Psychologists take the process of evaluating persons seriously. Whether for work, educational, diagnostic or clinical applications, it is essential that the right tests are used in the right way.
The need to adhere to recommended practice in psychological testing was recently highlighted in an article by Dr Bruce Leckart in the WETC Psychological Newletter, titled “The ten commandments of psychological testing.” This article is written from the perspective of medical measurement. It’s interesting to note the consistencies across psychological measurement for purposes of patient/client assessment and evaluation for occupational applications.
Among the discussed “commandments” are some familiar points. These include the need for appropriately supervised administration, including tests that are well established measures, considering reliability and validity, and ensuring objective scoring.

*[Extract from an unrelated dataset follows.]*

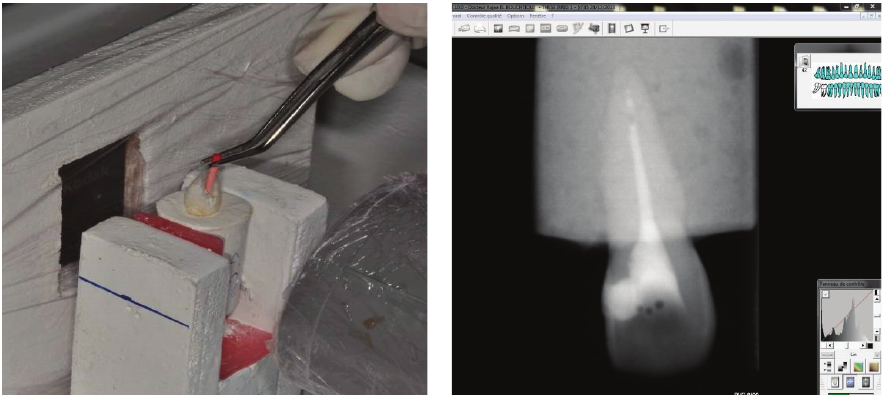
Figure 4: Active irrigation stirring of the cone and the corresponding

Some of the commandments are less frequently discussed – such as the need to avoid using overlapping tests during assessment. From a measurement perspective, this at first seems a bit odd: Wouldn’t the results of two tests, for example a 16PF and the NEO, provide more confidence in accurate measurement? While overlap might be ideal from a psychometrician’s perspective, it would not be from the paying client’s. Redundant measures become costly, and time consuming to complete.
A second interesting point is, the patient or client has the right to refuse psychological testing. This isn’t often considered in the context of occupational testing, but perhaps should be. As a potential employee, is someone bound to complete tests? What if the tests are extremely stressful or difficult? What happens if a candidate is unwilling to complete a testing session once it has begun?
As concluded, psychological tests may be the one chance at objective measurement that is part of an assessment process. Recommended testing practices must reflect the importance of the undertaking in order to make the most of it.